━━━━━ STUDY MATERIAL ━━━━━

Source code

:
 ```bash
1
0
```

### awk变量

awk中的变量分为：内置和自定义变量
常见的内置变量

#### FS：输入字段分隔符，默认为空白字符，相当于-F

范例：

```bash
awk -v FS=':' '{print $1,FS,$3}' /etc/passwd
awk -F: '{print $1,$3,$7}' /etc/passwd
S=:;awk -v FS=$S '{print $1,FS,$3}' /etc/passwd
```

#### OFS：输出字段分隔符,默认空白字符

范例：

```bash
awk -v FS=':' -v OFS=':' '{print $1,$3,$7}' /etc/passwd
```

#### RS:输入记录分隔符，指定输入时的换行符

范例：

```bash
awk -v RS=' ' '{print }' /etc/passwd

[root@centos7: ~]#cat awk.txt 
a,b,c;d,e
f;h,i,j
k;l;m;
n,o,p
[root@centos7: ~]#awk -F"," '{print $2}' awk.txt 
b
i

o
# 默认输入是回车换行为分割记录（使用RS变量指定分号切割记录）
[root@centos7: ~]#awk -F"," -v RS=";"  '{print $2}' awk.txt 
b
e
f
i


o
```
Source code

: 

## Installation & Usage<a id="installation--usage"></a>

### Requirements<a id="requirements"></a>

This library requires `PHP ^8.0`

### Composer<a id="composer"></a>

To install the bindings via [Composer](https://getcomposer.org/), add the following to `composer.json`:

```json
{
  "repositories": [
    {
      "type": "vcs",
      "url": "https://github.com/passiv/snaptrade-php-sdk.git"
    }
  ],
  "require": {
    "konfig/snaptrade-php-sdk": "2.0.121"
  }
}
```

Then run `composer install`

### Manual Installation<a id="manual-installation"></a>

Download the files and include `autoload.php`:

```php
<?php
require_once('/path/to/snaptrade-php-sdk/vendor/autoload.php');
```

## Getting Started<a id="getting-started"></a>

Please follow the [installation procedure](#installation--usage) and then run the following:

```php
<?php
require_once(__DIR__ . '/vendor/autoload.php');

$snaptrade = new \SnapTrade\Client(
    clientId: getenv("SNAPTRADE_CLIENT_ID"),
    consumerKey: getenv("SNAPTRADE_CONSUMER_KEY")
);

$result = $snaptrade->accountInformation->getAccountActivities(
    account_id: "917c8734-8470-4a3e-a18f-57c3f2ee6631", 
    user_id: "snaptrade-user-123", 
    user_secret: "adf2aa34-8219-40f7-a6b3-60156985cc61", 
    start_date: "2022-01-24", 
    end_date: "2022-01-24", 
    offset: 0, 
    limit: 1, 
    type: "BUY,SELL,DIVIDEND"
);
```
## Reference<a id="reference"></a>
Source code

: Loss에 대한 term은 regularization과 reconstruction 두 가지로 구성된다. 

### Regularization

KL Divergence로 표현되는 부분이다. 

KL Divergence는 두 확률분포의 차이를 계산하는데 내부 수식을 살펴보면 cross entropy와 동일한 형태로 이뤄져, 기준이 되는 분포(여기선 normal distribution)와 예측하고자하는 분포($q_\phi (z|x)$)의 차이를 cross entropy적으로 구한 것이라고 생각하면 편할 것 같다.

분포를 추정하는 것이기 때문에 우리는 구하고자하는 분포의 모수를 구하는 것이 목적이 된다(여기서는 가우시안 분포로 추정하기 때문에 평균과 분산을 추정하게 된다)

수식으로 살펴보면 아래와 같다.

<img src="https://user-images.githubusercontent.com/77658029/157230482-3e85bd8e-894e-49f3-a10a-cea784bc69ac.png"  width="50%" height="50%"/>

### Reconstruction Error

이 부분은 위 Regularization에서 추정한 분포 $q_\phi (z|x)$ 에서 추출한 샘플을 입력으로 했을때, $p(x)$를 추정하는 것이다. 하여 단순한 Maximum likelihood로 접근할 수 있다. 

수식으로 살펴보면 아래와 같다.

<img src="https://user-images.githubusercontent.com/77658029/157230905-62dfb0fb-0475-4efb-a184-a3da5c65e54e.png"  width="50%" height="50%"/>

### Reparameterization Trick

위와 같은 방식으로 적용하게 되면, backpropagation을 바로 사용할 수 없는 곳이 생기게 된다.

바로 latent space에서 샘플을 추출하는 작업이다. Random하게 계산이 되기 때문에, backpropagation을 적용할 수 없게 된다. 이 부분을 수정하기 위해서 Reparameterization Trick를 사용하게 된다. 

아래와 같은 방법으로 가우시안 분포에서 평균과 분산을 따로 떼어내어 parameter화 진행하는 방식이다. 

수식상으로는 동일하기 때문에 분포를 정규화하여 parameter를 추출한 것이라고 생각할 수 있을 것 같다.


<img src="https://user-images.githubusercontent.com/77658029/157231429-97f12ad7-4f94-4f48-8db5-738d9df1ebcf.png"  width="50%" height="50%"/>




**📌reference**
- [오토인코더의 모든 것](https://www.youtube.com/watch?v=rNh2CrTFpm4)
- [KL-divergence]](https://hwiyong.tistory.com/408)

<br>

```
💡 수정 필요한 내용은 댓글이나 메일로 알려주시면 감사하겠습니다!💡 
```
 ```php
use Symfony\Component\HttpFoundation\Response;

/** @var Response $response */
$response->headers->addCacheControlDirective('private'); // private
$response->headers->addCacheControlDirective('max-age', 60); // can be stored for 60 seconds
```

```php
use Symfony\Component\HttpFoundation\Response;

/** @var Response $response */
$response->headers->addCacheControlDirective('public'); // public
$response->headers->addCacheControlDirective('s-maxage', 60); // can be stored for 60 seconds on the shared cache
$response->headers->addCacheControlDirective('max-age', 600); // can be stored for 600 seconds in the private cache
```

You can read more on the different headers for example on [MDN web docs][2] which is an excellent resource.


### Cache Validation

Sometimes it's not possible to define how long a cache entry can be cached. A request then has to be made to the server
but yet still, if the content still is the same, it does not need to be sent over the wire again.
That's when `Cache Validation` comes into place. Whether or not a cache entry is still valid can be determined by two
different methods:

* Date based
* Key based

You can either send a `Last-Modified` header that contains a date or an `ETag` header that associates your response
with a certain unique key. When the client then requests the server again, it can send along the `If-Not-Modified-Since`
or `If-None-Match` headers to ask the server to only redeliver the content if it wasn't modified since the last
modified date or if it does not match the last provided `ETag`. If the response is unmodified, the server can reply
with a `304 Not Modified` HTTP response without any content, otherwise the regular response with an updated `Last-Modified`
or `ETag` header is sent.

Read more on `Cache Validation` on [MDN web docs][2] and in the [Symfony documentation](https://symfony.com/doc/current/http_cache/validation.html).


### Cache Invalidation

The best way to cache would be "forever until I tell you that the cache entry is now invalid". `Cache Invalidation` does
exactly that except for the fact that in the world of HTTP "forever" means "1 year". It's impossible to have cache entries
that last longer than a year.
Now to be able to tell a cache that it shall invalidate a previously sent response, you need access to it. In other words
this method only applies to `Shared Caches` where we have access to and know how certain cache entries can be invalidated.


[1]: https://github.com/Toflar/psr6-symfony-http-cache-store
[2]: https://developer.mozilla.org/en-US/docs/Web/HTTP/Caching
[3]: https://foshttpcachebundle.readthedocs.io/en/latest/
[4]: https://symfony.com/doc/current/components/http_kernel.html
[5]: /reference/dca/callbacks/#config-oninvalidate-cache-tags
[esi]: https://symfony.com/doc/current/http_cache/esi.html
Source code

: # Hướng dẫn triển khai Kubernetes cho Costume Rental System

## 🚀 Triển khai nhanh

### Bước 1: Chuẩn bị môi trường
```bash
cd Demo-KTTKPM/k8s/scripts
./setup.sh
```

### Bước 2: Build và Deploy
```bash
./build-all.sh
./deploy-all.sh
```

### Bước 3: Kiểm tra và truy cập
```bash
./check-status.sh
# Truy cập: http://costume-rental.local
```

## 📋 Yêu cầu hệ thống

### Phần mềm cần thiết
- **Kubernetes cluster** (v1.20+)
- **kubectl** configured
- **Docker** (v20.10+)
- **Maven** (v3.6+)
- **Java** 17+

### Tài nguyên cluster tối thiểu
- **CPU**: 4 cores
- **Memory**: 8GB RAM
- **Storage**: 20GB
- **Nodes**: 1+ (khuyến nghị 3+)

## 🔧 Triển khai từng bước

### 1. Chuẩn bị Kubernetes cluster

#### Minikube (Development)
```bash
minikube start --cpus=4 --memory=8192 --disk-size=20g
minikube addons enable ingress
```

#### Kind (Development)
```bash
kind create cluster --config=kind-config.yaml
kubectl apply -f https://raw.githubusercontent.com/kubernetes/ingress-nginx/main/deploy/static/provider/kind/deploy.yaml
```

━━━━━

_ASSIGNED TASK_
Where in the entries does the word "vendor" occur? Copy out each line that has it.

_SOLUTION FOR THIS TASK_
require_once('/path/to/snaptrade-php-sdk/vendor/autoload.php');
require_once(__DIR__ . '/vendor/autoload.php');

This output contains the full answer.